Ricetta vegan: lamelle di asparagi verdi con mandorle e olive taggiasche

Finalmente la primavera; una delle mie stagioni preferite in quanto a verdura, frutta e colori. I broccoli, cavoli, verdura cotta e le verdura invernali lasciano il posto ad asparagi, bruscandoli, carletti, ortiche, piselli, pomodori (avete ma provato quelli di Sicilia in questo periodo? Mia mamma prende dei ciliegini dolcissimi, che sembrano una caramella per quanto sono buoni; il suo fruttivendolo le ha spiegato che provengono da una zona della Sicilia in cui i pomodori sono coltivati vicinissimi al mare.

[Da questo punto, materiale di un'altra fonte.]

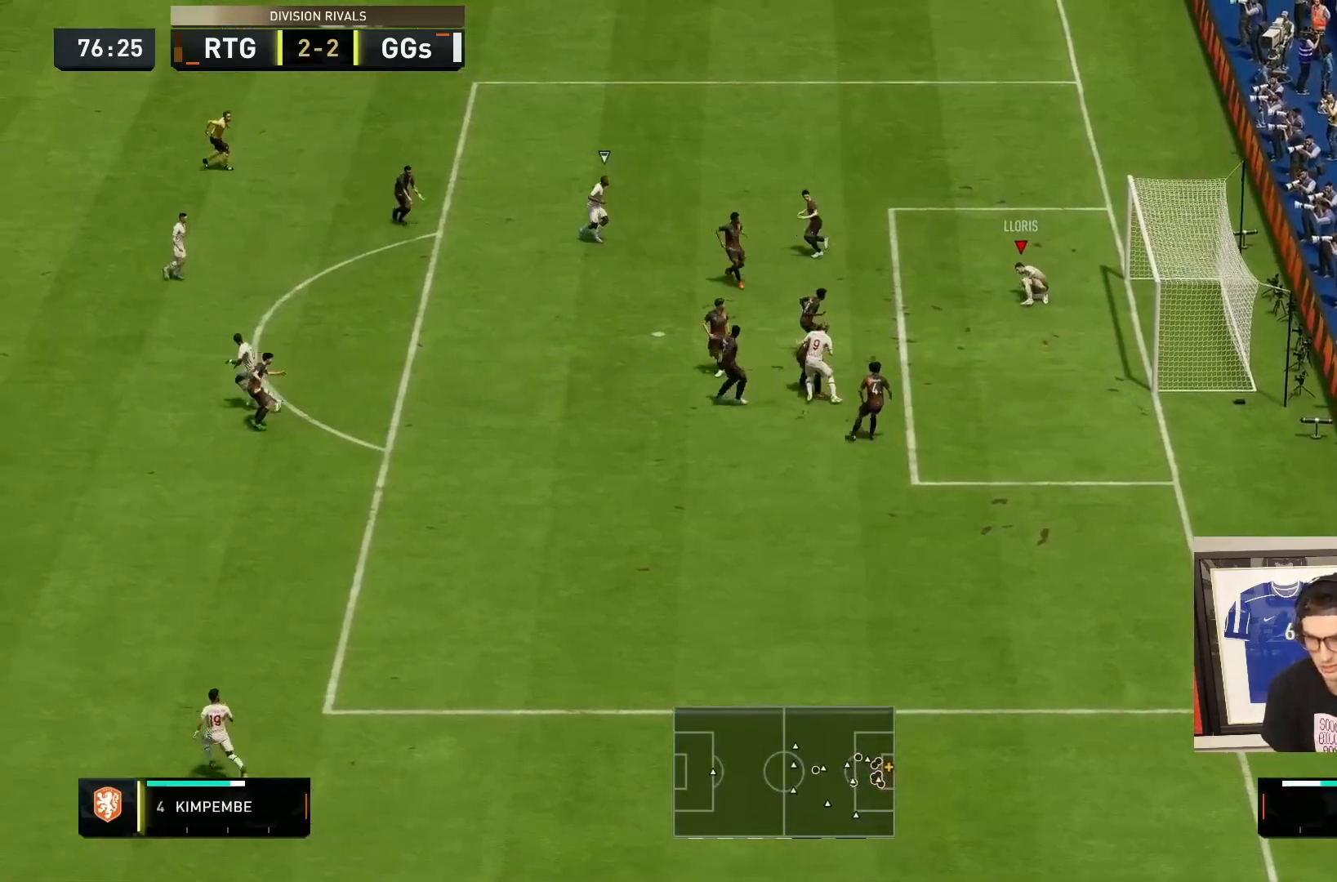
{"dt_ms": 500, "buttons": [], "left_stick": "down", "right_stick": "center", "events": [[233, "R2", "up"], [300, "left_stick", "down-left"], [450, "left_stick", "down"]]}
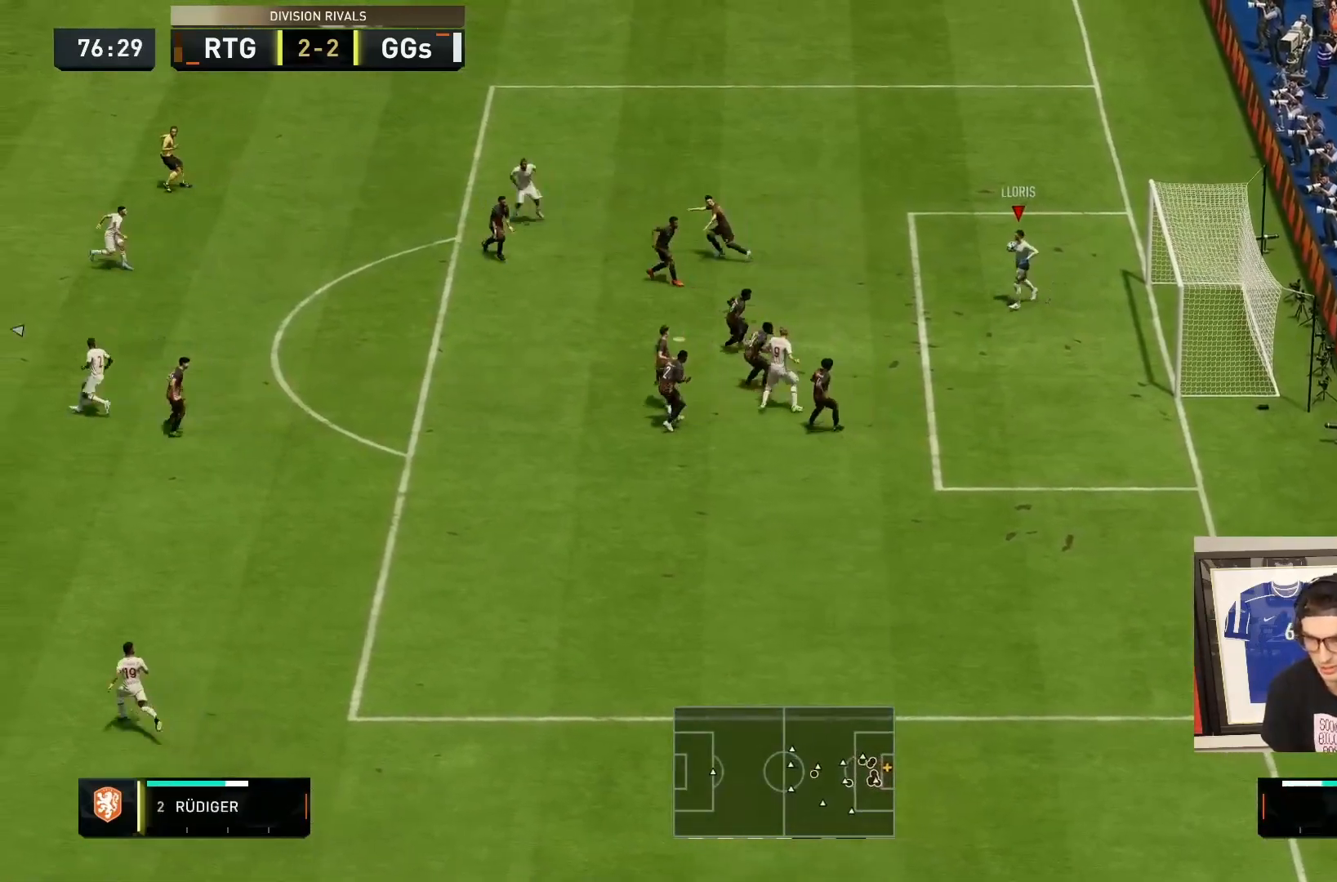
{"dt_ms": 500, "buttons": [], "left_stick": "down", "right_stick": "center", "events": []}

Ne vale la pena, ve lo assicuro), fragole, zucchine, fiori di zucca e chi più ne h apiù ne metta. Io nelle ultime due settimane ho mangiato tantissimi risotti con bruscandoli, carletti e le ortiche perchè hanno una stagione brevissima e sono tra le erbette selvatiche che preferisco; provate anche voi questi risotti aggiungendo a fine cottura, quando avrete porzionato il risotto, della ricotta affumicata grattugiata sopra: un abbinamento buonissimo!

In questa ricetta vi propongo asparagi verdi cucinati in un modo diverso dal solito adatti come contorno a pesce, carne, ma perchè no come letto di seitan a listarelle saltato in padella con un filo d’olio! Il seitan così servito assumerà tutto un altro gusto.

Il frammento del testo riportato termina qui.